Secondo una recente ricerca pubblicata nel 2018 dai ricercatori Oasi su 51 soggetti italiani del settore sanitario, il 65% del campione utilizza Facebook, il 18 non utilizza alcuno strumento, 21 aziende utilizzano youtube, 15 twitter, 14 Linkedln, solo 3 Istagram. Come? In genere duplicano sui social i contenuti creati offline, solo il 23% crea contenuti originali per lo strumento. Se molte sono presenti sui social e pochissime sono quelle che fanno attività di analisi anche dei feedback, è anche vero che nel 72% dei casi non esistono, nell’organigramma aziendale, funzioni dedicate alla gestione dei social media e questa è svolta dall’Ufficio stampa o dall’Ufficio comunicazione, con una formazione raramente mirata.
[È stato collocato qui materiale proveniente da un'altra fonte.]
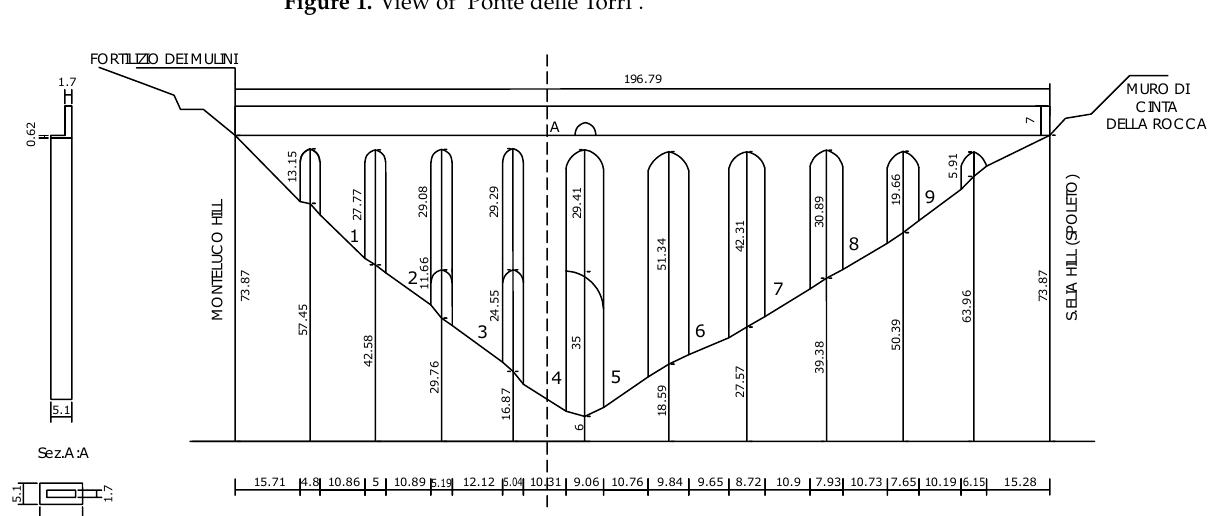
Figure 2. ‘Ponte delle Torri’, longitudinal section of the bridge from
Occorre, quindi, un Sistema di regole chiaro, non solo interno alle Aziende, ma una fonte di rango primario dove questi strumenti vengano definiti e quindi legittimati cosicché Pubbliche Amministrazioni e cittadini sappiano quali social possono utilizzare e con quali termini. Inoltre è necessario che sia richiesto, a garanzia dei fruitori, che questi social con la stessa agevolezza con cui possono essere utilizzati, siano resi comprensibili a tutti. Questo, per ovviare a quell’abuso di dati che, con le attuali regole, potrebbe nascondersi dietro ad una strumento che, di fatto, può rappresentare un’opportunità unica nel favorire quella trasparenza e quella partecipazione che è alla base dell’agire della Pubblica amministrazione anche in sanità.